Am 12. Dezember soll der zunehmend autoritär regierende schiitische Premier Nouri al-Maliki Washington besuchen. Es wird darum gehen, wie die USA ihre Interessen im Zweistromland wahrnehmen können, ohne militärisch sichtbar zu sein. Ein Drahtseilakt scheint im Vergleich zur irakischen Politik ein Tanzvergnügen zu sein. Im Inneren zerren Sunniten, Schiiten und Kurden in verschiedene Richtungen. Außenpolitisch ist Irak dem ständigen Druck der USA sowie der konkurrierenden Regionalmächte Iran und Türkei ausgesetzt.

Die Syrien-Krise bietet ein Anschauungsbeispiel dafür, wie sich der Irak durchlavieren muss. Die USA erwarteten, dass der Irak angesichts der Repressionen im Nachbarland für eine Suspendierung Syriens in der Arabischen Liga stimmt. Der Iran, der sich im Irak Einfluss über die schiitische Bevölkerungsmehrheit sicherte, drängte auf ein Nein. Schließlich enthielt sich der Irak der Stimme.
Spindelegger war nicht nur in Bagdad, um mit Zebari, Maliki und Präsident Talabani politische Fragen auszuloten und sich für die Rechte von Christen einzusetzen. Es ging ihm vor allem darum, Interessen österreichischer Unternehmen zu fördern. Sechs Verträge im Umfang von 60 Mio. Dollar schloss die Delegation ab. Erfolg versprechen derzeit vor allem Projekte in der Stromversorgung, Wasseraufbereitung und Medizintechnik.

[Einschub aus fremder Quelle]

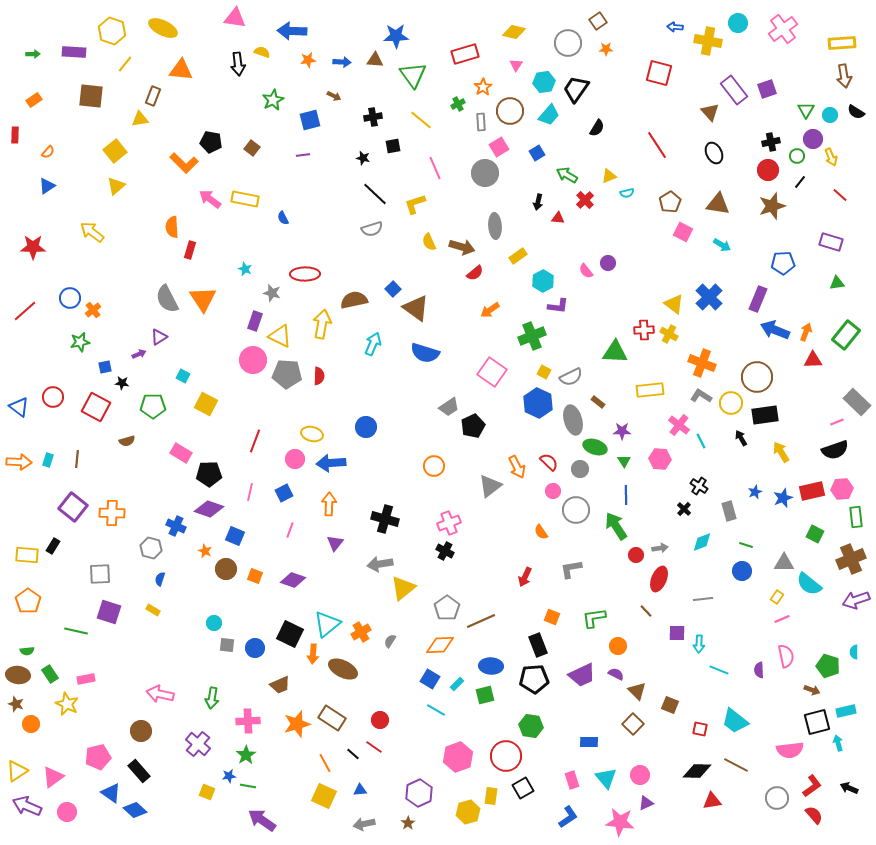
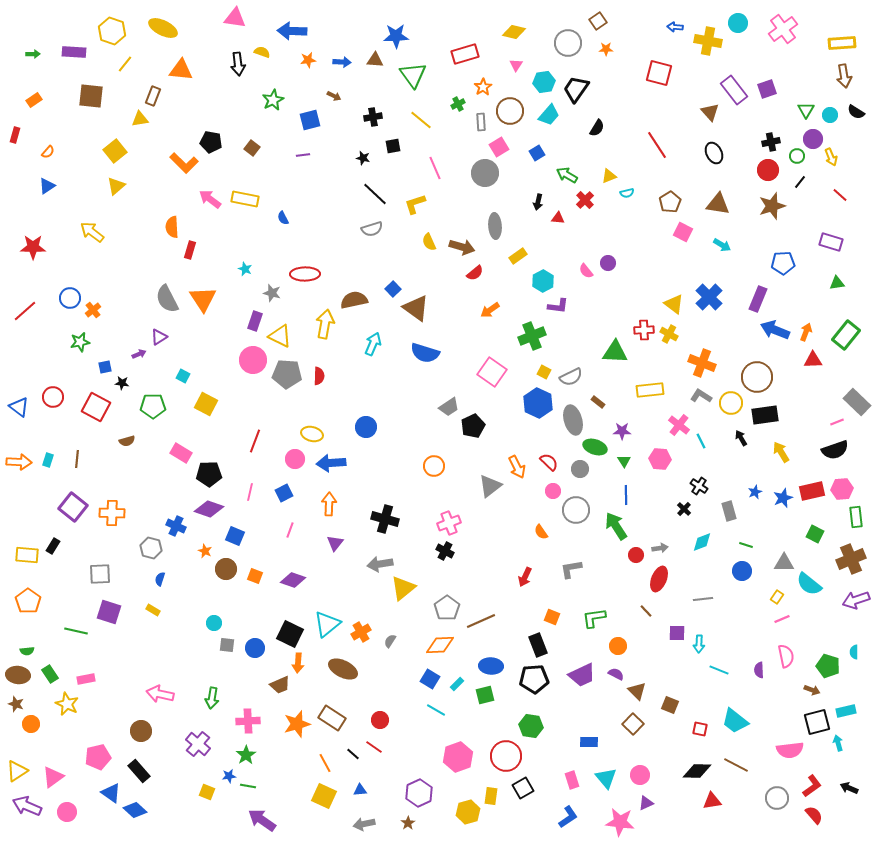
red rectangle at (15, 135): rotated 14 degrees clockwise
yellow arrow at (322, 324): moved 3 px right
orange arrow at (313, 654): moved 15 px left, 9 px down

Die größten Geschäfte lassen sich auf dem Energiesektor holen: Der Irak bezieht 80 Prozent seiner Einnahmen aus dem Ölsektor. Die Förderung hat längst wieder das Niveau der Vorkriegsjahre erreicht. Die OMV wird aber erst im nordirakischen Erbil zu Spindeleggers Delegation stoßen. In Bagdad selbst ist der Konzern derzeit angeblich nicht so gern gesehen.

Türken machen größten Eindruck

Den mit Abstand größten wirtschaftlichen Abdruck hinterlassen derzeit die Türken. Mehr als ein Drittel aller ausländischen Firmen im Irak kommen aus der Türkei. Doch auch österreichische Unternehmen machen zunehmend Eindruck, besonders die AUA, die seit Sommer nicht nur Erbil, sondern auch Bagdad direkt anfliegt. „Das war ein mutiger und gut kalkulierter Schritt“ sagte Zebari in der Unterredung mit Spindelegger.
Demnächst wird der irakische Außenminister Wien übrigens nicht nur für einen Zwischenstopp nützen: Er nahm eine Einladung nach Österreich an.